Apart from the fact that we produce enormous amounts of energy within, our metabolism operates as an open biological system. This means that the energy that enters the body must also move through and then exit back into the environment. We understand this instinctively when it comes to waste. When the bladder is full or the bowels are distended, pressure builds and we rush, sometimes shamelessly, to the nearest bathroom. That urgency is not a moral issue but biology in the public arena not playing nice with self-dignity. Matter accumulation demands release and there is no negotiating it, and as the saying goes, “when you have to go, you have to go”.
However, heat “waste” behaves differently but needs to be exported just like matter “waste”. Every second of life generates heat and if that heat were allowed to accumulate unchecked, normal physiology would fail from overeating. Therefore, the body must continuously move energy outward to maintain internal stability. Unlike urine or stool, heat does not create a sharp sensation of pressure that forces an obvious response like a mandatory run to the bathroom. Instead, its export depends largely on movement.
This is where walking and regular physical activity enter the story and not as exercise prescriptions or calorie-burning strategies but as the mechanism that maintains energy flow. In other words, walking keeps energy moving through the body, rather than letting it accumulate and get stored. In doing so, it often quiets hunger not through willpower but by restoring balance. However, when regular physical activity is reduced, the body adapts. Incoming energy is diverted into fat storage not out of excess or personal failure, but as a protective rerouting away from immediate heat production. Fat storage, however, contributes little to ongoing energy flow. The system still demands movement, and when flow remains inadequate the signal that emerges is hunger, even in the presence of abundant stored calories.
The question is if we have no choice about when we must urinate or defecate to eliminate metabolic waste, how do we manage the large amount of heat we generate every day while maintaining a normal body temperature? The answer is simple and uncomfortable, there is no substitute for regular physical activity. Intake must find an exit, and movement is the primary lever that creates that exit. Therefore, walking keeps energy flowing continuously, like a river, rather than allowing it to pool and stagnate.
Worldwide, obesity rates rise in societies where daily physical activity has been outsourced to energy-saving devices. Yet there are notable exceptions that help clarify the pattern. In the United States, the Amish community, who maintain an agrarian lifestyle with constant walking and physical labor, have obesity rates around 4 percent compared with roughly 40 percent in the general U.S. population. This difference is not driven by dieting, calorie counting, or metabolic optimization. It reflects continuous physical activity embedded into daily life.

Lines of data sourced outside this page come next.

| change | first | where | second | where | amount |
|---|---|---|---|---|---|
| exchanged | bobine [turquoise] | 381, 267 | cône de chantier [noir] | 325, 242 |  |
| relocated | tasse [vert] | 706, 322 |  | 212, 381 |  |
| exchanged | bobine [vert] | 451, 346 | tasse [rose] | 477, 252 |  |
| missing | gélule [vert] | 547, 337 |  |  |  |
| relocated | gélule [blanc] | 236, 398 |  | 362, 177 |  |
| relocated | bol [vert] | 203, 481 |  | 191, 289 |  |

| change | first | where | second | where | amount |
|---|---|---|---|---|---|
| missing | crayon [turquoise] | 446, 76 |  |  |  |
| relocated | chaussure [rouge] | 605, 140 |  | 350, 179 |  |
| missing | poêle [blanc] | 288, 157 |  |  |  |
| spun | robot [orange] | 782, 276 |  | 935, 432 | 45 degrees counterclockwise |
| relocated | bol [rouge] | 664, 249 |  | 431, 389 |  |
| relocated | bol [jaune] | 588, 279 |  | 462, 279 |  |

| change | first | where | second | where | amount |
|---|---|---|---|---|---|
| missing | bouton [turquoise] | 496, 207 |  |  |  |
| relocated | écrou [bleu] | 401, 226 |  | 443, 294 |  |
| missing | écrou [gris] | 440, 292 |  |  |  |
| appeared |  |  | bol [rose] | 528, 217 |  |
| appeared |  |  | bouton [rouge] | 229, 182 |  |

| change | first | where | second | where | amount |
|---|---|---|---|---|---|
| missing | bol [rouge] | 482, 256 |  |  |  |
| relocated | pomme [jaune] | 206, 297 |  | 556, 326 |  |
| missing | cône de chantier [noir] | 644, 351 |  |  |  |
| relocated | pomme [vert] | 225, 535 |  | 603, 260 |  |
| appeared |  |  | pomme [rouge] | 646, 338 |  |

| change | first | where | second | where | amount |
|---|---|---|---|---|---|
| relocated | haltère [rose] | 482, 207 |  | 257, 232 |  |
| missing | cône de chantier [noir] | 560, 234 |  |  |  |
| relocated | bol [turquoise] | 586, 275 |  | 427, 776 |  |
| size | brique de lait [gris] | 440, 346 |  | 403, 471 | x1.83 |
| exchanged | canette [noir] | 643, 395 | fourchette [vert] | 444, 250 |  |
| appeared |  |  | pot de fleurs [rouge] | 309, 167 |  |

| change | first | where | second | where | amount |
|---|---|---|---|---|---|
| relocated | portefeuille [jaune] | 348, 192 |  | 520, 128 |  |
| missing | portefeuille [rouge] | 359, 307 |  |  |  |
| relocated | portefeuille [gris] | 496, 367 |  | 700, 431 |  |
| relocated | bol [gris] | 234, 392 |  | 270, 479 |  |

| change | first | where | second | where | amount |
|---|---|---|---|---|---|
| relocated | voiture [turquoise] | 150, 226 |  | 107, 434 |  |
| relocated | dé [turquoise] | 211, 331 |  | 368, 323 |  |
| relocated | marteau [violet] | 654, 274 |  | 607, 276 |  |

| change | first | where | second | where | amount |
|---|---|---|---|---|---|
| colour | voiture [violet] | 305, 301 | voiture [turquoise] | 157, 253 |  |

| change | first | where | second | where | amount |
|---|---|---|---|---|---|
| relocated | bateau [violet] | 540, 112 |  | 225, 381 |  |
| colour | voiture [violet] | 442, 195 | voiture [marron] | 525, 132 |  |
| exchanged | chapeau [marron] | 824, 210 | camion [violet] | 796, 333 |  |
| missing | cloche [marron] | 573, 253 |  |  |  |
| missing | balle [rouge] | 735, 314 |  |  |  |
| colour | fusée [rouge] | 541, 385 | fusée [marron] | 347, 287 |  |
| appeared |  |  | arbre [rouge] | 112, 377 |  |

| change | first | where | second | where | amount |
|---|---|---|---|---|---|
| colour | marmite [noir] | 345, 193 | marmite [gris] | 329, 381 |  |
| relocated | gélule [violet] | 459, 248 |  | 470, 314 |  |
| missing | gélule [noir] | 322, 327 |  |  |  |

In essence, maintaining heat flow through regular physical activity is as fundamental to an open biological system as maintaining matter flow through the bowel and bladder. This is why personal time-scheduled exercise programs lasting eight to twelve weeks, as well as short-term metabolic laboratory studies often fall short. They treat movement as an intervention to be applied temporarily, rather than as physiological infrastructure that must be continuous and inseparable from daily life.
Modern health discourse places overwhelming emphasis on dietary input as if the human body were a sealed container while neglecting energy flow. This oversight helps explain why weight is commonly regained after medications such as Ozempic are stopped.The issue is not personal failure or lack of discipline, but the biology of an open system in which reduced intake without restored flow cannot produce lasting metabolic stability.
Walking, then, is not a fitness trend or a health hack. It is the default condition under which human metabolism evolved. When walking becomes optional, metabolic health becomes fragile. When walking is restored as a daily necessity, energy flows, appetite stabilizes, and health follows, not by force or longevity buzzword but by physics.